## [YOUR INSTRUCTIONS]
Replace "account for" with "make up" throughout the data below, change nothing else, and leave out the pictures.
══ MATERIAL PROVIDED
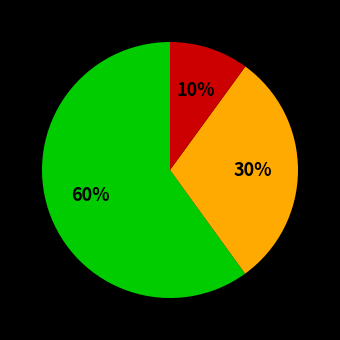

Does any single category account for the majority?

Yes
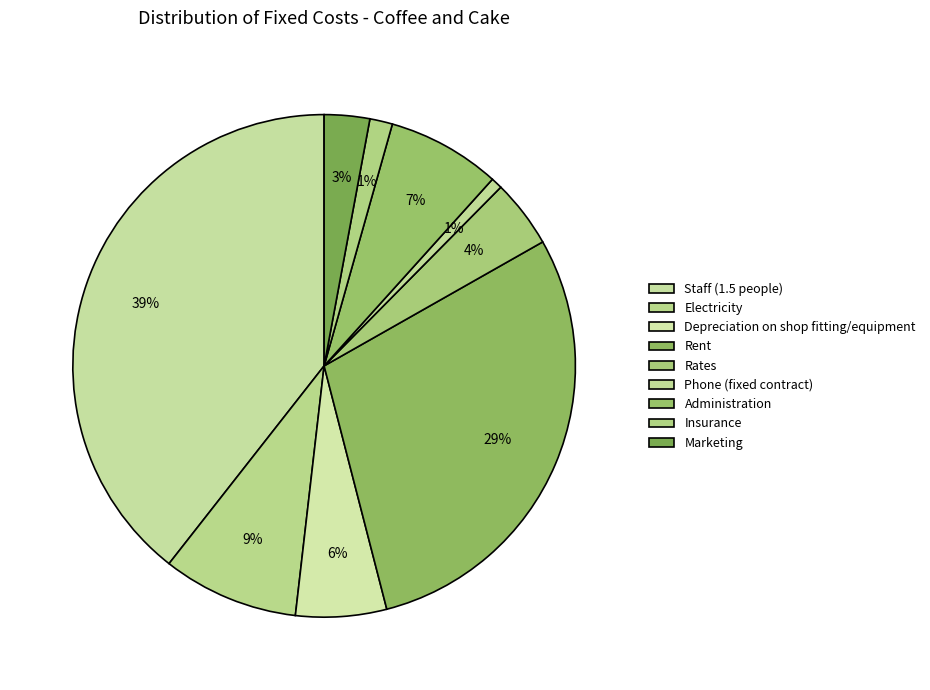

Does Phone (fixed contract) account for over 50% of the chart?

No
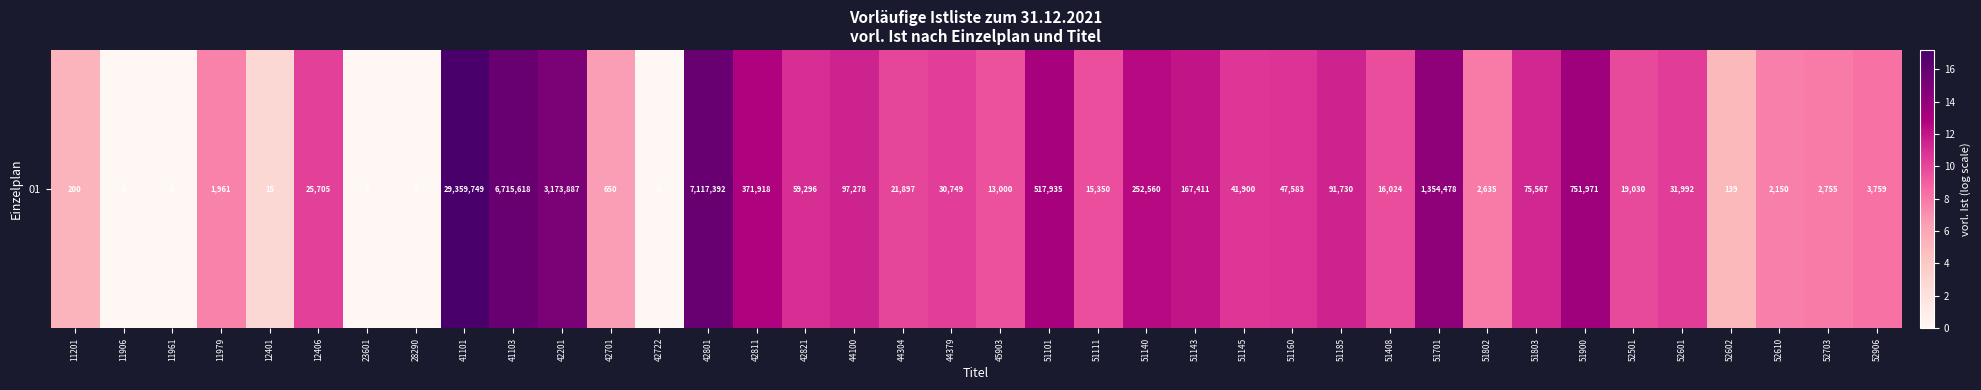

At which label does the data first exceed 10?

12406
════
## [REPLY]
Does any single category make up the majority?

Yes

Does Phone (fixed contract) make up over 50% of the chart?

No

At which label does the data first exceed 10?

12406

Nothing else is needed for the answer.